## [Aim of the task]
The records below are to be output exactly, except for their pictures.
** The data follows **
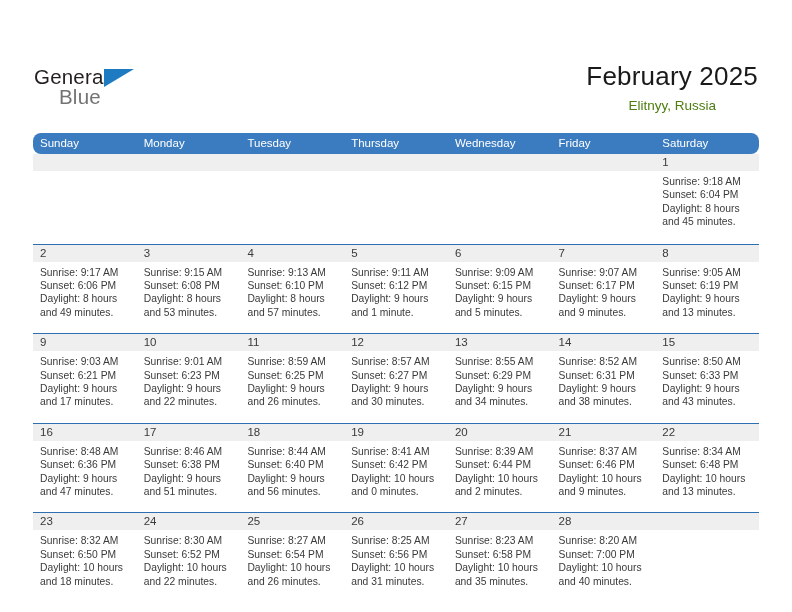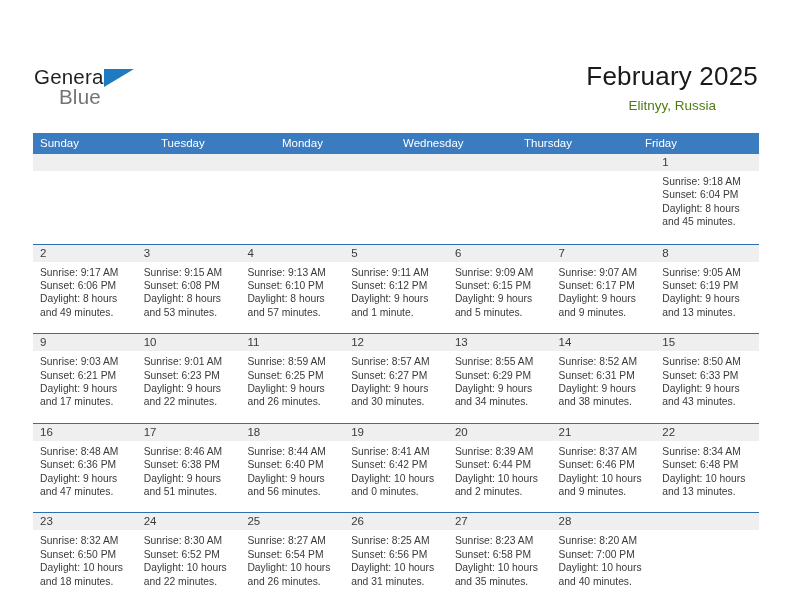--- a/index.html
+++ b/index.html
@@ -98,6 +98,7 @@
     width: 726px;
     height: 21px;
     background: #3b7cc0;
+    border-radius: 8px;
   }
   .weekday {
     flex: 1 1 0;

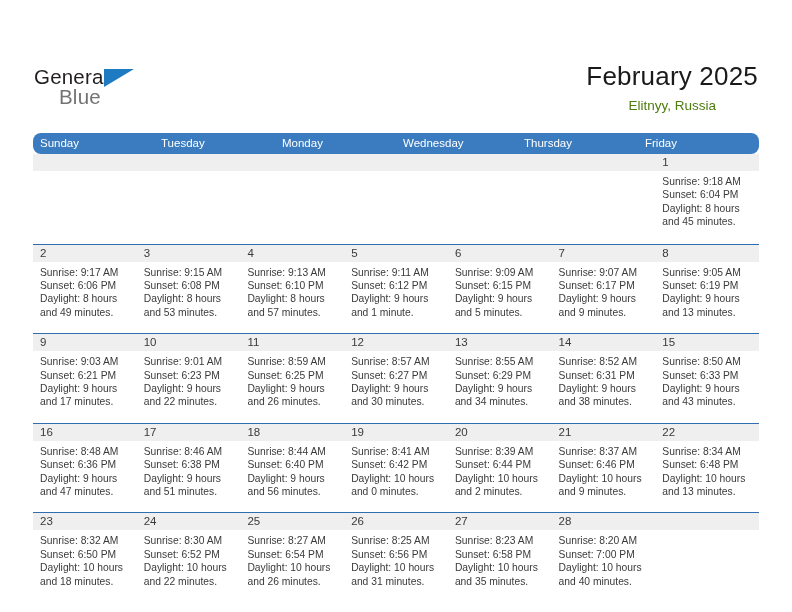--- a/index.html
+++ b/index.html
@@ -166,8 +166,8 @@
 
     <div class="weekday-row">
       <div class="weekday">Sunday</div>
+      <div class="weekday">Monday</div>
       <div class="weekday">Tuesday</div>
-      <div class="weekday">Monday</div>
       <div class="weekday">Wednesday</div>
       <div class="weekday">Thursday</div>
       <div class="weekday">Friday</div>

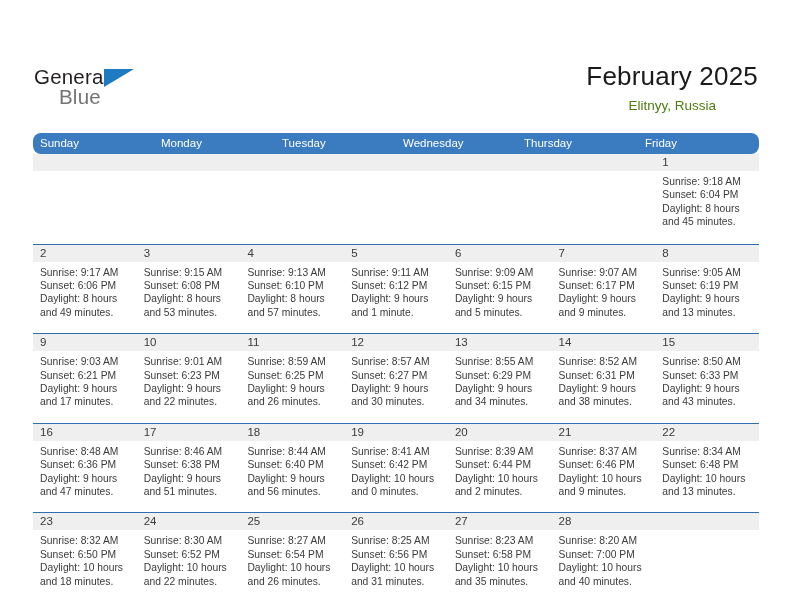--- a/index.html
+++ b/index.html
@@ -168,8 +168,8 @@
       <div class="weekday">Sunday</div>
       <div class="weekday">Monday</div>
       <div class="weekday">Tuesday</div>
+      <div class="weekday">Thursday</div>
       <div class="weekday">Wednesday</div>
-      <div class="weekday">Thursday</div>
       <div class="weekday">Friday</div>
     </div>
** End of The data **
## [Reply]
--- a/index.html
+++ b/index.html
@@ -98,6 +98,7 @@
     width: 726px;
     height: 21px;
     background: #3b7cc0;
+    border-radius: 8px;
   }
   .weekday {
     flex: 1 1 0;

--- a/index.html
+++ b/index.html
@@ -166,8 +166,8 @@
 
     <div class="weekday-row">
       <div class="weekday">Sunday</div>
+      <div class="weekday">Monday</div>
       <div class="weekday">Tuesday</div>
-      <div class="weekday">Monday</div>
       <div class="weekday">Wednesday</div>
       <div class="weekday">Thursday</div>
       <div class="weekday">Friday</div>

--- a/index.html
+++ b/index.html
@@ -168,8 +168,8 @@
       <div class="weekday">Sunday</div>
       <div class="weekday">Monday</div>
       <div class="weekday">Tuesday</div>
+      <div class="weekday">Thursday</div>
       <div class="weekday">Wednesday</div>
-      <div class="weekday">Thursday</div>
       <div class="weekday">Friday</div>
     </div>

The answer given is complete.